Lenz lenses: RF field amplification and increased sensitivity using passive inductive elements
Peter T. While1,2, Nils Spengler3,4, and Jan G. Korvink3

1Department of Radiology and Nuclear Medicine, St. Olav's University Hospital, Trondheim, Norway, 2IMTEK - Laboratory for Simulation, University of Freiburg, Freiburg, Germany, 3Institute of Microstructure Technology, Karlsruhe Institute of Technology, Karlsruhe, Germany, 4IMTEK - Laboratory for Microactuators, University of Freiburg, Freiburg, Germany

Synopsis

Lenz lenses are discrete elements that focus magnetic flux by virtue of their configuration. By the principle of reciprocity, Lenz lenses may be used to increase both B1-field strength and receiver sensitivity in an NMR experiment. We present the theory that describes Lenz lenses and their geometrical optimization, plus some preliminary experimental results that demonstrate a three-fold increase in local SNR.

Purpose

Signal-to-noise ratio (SNR) in an NMR experiment is linearly proportional to the sensitivity of the RF receiver1, defined as the B1-field strength per unit current. The SNR may be increased by reducing the physical size of the coil and increasing the filling factor. However, in many instances, the minimum achievable size of the coil is restricted by technical limitations, or it is not possible to place the active electrical element in close proximity to the sample region of interest (ROI). The purpose of Lenz lenses is to introduce a passive element into the RF transmit/receive chain that remotely focusses the magnetic flux of the transmitter, which, by the principle of reciprocity, also increases the sensitivity of the receiver2.

════════════════════

_WORK ITEM_
Write the next part of the text on Lenz lenses for RF field amplification, beginning right after its final sentence.

_MATERIAL SHOWN_
════════════════════

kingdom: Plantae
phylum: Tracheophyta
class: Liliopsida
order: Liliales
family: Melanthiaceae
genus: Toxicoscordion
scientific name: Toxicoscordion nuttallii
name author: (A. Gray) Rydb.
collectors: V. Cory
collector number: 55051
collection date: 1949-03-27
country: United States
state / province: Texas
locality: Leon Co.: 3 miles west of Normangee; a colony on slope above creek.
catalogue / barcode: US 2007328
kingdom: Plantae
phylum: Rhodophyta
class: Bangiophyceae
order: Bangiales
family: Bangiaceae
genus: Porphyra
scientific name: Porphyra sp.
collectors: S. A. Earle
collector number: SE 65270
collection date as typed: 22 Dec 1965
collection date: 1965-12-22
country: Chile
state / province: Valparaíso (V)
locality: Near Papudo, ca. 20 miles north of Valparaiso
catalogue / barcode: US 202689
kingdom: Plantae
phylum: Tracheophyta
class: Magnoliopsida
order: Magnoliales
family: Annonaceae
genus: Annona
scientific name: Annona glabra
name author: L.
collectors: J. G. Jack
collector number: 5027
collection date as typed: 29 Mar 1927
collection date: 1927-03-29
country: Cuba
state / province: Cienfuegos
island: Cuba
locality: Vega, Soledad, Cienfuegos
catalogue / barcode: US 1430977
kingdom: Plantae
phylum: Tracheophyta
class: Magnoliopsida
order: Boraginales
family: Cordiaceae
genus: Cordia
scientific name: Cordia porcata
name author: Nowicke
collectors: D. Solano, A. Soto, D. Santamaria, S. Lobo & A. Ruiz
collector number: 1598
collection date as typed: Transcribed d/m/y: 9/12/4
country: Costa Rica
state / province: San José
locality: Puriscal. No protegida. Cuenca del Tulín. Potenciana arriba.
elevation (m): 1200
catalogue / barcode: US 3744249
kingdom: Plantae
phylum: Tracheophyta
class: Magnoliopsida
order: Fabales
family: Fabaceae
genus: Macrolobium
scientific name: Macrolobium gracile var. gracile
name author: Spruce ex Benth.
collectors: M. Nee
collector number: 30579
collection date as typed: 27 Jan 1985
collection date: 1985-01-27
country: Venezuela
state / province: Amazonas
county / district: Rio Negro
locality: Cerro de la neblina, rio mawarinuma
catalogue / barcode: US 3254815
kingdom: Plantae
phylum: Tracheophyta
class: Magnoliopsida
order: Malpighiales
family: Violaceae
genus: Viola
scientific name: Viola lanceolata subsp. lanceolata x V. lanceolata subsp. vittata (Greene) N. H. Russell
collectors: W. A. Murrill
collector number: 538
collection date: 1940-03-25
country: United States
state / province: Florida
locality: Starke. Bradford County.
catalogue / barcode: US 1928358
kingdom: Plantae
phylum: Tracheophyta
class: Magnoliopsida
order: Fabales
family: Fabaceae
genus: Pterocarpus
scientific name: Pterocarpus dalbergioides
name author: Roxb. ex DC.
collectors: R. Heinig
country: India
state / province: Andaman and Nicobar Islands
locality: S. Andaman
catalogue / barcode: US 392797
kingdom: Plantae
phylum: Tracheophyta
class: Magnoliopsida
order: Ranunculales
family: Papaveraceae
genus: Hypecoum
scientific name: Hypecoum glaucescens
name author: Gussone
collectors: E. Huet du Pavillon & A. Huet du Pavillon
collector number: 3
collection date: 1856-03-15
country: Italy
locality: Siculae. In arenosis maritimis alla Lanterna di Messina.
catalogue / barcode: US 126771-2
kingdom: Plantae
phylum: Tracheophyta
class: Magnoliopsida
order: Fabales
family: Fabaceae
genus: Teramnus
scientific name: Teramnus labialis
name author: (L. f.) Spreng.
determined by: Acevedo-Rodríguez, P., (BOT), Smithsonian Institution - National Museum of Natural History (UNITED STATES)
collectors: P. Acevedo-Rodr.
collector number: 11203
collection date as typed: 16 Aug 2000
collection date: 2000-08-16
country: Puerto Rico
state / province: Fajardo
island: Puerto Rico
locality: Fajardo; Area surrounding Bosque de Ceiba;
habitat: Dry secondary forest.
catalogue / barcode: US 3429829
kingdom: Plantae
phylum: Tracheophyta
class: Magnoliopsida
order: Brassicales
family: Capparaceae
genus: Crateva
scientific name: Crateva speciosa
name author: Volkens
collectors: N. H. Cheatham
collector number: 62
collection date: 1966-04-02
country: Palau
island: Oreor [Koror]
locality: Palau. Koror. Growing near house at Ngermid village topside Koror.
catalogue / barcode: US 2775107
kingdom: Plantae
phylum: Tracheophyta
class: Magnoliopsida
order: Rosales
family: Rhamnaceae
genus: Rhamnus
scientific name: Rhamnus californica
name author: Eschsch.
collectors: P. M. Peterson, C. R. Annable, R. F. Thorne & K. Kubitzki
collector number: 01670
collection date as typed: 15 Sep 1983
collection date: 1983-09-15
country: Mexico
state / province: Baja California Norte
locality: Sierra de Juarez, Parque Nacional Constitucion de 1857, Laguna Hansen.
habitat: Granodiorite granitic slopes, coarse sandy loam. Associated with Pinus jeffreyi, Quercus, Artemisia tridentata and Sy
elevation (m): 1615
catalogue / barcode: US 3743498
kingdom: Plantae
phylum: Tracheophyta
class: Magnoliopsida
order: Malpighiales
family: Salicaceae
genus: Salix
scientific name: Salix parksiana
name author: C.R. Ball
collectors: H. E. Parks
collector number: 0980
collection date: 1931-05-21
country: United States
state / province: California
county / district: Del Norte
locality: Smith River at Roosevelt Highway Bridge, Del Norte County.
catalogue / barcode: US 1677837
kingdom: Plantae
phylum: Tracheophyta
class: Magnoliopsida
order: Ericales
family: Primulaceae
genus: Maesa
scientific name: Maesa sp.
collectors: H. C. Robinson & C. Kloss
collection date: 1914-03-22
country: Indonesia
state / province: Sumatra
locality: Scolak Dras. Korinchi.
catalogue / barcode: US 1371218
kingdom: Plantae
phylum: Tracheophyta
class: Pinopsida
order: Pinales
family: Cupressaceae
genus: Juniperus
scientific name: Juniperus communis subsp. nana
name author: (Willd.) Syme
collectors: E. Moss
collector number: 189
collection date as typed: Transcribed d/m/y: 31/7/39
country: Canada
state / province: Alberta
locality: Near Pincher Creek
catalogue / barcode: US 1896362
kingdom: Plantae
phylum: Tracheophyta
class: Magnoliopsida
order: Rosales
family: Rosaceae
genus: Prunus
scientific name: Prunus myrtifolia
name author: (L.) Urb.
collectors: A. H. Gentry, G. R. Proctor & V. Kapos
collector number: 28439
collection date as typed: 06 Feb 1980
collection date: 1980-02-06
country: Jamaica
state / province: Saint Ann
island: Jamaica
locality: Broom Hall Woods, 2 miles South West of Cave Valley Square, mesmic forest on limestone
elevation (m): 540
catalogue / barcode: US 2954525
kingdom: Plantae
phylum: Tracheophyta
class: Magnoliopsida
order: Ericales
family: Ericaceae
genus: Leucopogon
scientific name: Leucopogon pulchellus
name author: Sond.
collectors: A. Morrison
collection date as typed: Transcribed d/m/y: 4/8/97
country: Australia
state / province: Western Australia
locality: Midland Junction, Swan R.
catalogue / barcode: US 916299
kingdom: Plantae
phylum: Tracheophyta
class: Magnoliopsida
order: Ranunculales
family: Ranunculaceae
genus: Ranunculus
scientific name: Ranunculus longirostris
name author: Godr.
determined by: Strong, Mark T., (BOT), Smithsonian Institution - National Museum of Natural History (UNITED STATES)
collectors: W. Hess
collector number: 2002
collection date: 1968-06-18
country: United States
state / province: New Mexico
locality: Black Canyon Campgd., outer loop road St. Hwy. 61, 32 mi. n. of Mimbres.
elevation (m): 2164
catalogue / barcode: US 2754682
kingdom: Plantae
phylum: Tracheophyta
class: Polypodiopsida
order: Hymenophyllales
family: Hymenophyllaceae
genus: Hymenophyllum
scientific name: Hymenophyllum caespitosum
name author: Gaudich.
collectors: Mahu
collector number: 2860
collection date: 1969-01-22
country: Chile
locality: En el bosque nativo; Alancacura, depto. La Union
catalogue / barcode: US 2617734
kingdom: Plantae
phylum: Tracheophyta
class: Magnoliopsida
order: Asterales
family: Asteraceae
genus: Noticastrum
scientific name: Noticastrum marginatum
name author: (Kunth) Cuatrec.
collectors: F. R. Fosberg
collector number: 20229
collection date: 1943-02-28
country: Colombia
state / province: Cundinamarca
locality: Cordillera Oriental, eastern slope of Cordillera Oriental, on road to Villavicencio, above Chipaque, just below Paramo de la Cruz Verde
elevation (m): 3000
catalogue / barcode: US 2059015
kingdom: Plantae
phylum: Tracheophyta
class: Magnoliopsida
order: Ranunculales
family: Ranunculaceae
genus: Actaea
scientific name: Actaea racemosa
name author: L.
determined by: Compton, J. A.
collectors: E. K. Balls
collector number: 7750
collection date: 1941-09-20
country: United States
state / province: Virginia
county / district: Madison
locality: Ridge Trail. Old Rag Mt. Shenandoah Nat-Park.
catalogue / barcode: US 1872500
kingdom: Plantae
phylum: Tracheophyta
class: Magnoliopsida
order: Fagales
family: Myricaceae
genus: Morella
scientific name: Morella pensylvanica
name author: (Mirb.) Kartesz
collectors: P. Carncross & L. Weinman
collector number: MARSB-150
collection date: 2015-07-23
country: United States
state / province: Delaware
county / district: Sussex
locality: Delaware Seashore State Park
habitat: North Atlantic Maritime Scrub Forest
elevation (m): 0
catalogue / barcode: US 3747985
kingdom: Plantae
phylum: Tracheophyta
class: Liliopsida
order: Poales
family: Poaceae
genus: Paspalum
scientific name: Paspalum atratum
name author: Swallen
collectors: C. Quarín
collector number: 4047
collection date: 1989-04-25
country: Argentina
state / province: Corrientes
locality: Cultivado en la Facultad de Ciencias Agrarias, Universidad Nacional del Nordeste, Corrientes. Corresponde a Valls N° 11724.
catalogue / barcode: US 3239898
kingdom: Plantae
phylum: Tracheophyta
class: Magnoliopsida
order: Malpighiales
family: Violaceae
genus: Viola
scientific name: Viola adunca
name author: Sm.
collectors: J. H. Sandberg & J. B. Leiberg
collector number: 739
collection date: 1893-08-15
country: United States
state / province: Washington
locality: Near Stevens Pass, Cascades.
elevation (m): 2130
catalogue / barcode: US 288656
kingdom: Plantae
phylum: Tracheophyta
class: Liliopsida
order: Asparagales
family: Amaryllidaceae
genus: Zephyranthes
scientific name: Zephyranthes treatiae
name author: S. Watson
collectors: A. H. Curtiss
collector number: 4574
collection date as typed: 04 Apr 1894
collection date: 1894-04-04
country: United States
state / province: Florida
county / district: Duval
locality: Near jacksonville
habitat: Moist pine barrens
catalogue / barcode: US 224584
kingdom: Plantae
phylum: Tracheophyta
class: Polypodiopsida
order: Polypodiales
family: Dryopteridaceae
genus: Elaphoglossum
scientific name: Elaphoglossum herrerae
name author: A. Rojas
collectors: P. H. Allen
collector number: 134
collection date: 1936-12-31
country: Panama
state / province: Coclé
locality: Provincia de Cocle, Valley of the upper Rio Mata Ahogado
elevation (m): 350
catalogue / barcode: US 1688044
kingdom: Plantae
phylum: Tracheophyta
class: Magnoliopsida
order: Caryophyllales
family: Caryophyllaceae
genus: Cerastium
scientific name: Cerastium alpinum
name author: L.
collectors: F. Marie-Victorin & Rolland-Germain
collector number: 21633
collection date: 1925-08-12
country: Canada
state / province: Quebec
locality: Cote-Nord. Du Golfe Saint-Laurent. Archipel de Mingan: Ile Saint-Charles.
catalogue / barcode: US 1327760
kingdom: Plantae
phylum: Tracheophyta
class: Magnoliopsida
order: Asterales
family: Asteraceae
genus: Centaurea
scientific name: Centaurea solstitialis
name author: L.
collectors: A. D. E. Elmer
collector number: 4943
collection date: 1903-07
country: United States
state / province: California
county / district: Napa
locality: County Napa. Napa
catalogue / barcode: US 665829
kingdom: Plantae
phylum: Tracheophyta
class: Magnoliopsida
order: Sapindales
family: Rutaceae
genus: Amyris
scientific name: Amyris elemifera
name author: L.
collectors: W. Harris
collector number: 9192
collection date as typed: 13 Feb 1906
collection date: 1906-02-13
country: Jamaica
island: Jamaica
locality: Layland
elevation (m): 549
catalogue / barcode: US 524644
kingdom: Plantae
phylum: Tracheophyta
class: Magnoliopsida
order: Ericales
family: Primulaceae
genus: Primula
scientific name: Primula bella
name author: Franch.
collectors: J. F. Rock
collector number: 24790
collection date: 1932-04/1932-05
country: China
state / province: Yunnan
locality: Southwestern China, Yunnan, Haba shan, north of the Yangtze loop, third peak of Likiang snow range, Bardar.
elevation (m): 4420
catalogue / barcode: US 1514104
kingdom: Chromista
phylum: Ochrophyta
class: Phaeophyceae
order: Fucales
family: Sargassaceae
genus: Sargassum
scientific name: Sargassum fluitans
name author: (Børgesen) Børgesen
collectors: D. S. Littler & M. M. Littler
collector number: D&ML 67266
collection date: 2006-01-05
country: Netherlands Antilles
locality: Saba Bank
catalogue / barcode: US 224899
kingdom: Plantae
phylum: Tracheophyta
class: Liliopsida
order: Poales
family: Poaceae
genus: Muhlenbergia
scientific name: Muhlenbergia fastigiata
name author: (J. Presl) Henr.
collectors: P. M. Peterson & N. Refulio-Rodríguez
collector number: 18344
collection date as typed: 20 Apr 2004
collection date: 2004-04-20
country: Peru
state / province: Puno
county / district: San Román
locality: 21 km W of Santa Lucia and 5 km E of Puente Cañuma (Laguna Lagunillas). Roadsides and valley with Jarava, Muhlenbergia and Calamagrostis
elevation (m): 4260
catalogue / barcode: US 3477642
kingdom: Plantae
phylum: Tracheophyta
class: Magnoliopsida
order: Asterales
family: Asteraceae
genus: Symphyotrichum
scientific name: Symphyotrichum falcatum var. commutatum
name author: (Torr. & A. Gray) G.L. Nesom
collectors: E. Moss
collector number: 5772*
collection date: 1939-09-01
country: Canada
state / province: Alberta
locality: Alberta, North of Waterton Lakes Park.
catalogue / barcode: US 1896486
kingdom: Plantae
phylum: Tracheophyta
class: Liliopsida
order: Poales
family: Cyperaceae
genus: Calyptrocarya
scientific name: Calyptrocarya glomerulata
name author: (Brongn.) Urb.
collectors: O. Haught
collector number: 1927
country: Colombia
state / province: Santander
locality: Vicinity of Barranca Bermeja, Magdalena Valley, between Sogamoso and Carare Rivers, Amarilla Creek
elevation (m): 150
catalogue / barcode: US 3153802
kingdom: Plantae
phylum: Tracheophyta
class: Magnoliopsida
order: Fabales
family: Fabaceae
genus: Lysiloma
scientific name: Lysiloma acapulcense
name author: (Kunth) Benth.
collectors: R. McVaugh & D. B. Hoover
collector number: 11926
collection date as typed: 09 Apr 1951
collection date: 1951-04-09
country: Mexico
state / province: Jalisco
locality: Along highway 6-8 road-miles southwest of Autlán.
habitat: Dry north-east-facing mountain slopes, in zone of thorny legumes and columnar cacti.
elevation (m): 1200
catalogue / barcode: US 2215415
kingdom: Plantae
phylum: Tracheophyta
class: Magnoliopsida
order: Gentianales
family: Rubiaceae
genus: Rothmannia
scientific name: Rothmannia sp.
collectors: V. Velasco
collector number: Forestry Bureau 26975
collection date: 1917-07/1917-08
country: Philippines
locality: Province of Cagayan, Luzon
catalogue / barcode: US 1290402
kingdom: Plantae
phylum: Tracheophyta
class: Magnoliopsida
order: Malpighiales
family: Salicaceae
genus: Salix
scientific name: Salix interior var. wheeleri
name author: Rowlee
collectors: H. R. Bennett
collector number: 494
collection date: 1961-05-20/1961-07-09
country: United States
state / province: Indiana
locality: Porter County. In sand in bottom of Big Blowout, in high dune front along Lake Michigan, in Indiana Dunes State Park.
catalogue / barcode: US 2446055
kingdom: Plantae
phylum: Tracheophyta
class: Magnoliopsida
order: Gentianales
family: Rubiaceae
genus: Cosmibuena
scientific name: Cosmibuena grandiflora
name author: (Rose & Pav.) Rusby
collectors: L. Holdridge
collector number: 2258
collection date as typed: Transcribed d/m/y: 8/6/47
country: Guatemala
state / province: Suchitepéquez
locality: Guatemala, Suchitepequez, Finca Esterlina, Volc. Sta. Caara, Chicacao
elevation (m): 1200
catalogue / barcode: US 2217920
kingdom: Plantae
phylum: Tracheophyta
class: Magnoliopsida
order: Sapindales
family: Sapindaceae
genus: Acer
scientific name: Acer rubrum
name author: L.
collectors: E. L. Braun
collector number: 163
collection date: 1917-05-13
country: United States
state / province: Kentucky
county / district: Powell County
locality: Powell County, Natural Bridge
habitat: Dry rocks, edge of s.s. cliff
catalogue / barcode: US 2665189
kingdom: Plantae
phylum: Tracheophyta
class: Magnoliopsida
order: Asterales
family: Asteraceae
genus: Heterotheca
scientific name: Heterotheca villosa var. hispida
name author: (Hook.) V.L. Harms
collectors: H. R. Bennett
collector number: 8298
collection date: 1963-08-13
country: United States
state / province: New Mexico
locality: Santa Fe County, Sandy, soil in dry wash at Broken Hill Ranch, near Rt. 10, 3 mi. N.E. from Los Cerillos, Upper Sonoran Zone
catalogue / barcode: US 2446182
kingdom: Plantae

════════════════════

_ANSWER FOR THE TASK_
Theory

The basic design of a Lenz lens involves two concentric circular conductors of different sizes that are connected in series to form one or more closed loops comprising an annulus3, as depicted in Fig. 1. In the presence of an external field, a current will be induced in the Lenz lens according to Faraday’s law of induction and the current sense will be such that it inductively opposes the incident field, as dictated by Lenz’s law. Since the current sense of the inner loop is opposite to that of the outer loop, the total flux within the inner loop will actually be enhanced. Equivalently, the sensitivity of an NMR system (in receive mode) to fields emanating from within the inner loop will be increased2.

The current induced in the Lenz lens, IL, can be modelled analytically by equating the electromotive force induced by the external field to the electric potential across the equivalent RL-circuit of the lens. For example, for a single lens placed concentrically at the midpoint of a Helmholtz pair (Fig. 1), we obtain:

$$I_{L}=\frac{2i\omega(M_{\mathrm{BH}}-M_{\mathrm{SH}})I_{\mathrm{H}}}{[R_{\mathrm{L}}-i\omega(L_{\mathrm{S}}+L_{\mathrm{B}}-2M_{\mathrm{SB}})]}\qquad\qquad(1)$$

where ω is the frequency, IH is the current of the Helmholtz pair, RL is the resistance of the Lenz lens, LS and LB are the self-inductances of the inner (S – small) and outer (B – big) loops, and MBH, MSH and MSB are the mutual inductances between different combinations of the various loops (denoted by the subscripts). Note that for high-frequency applications it is important to include the skin-effect in the resistance and self-inductance calculations.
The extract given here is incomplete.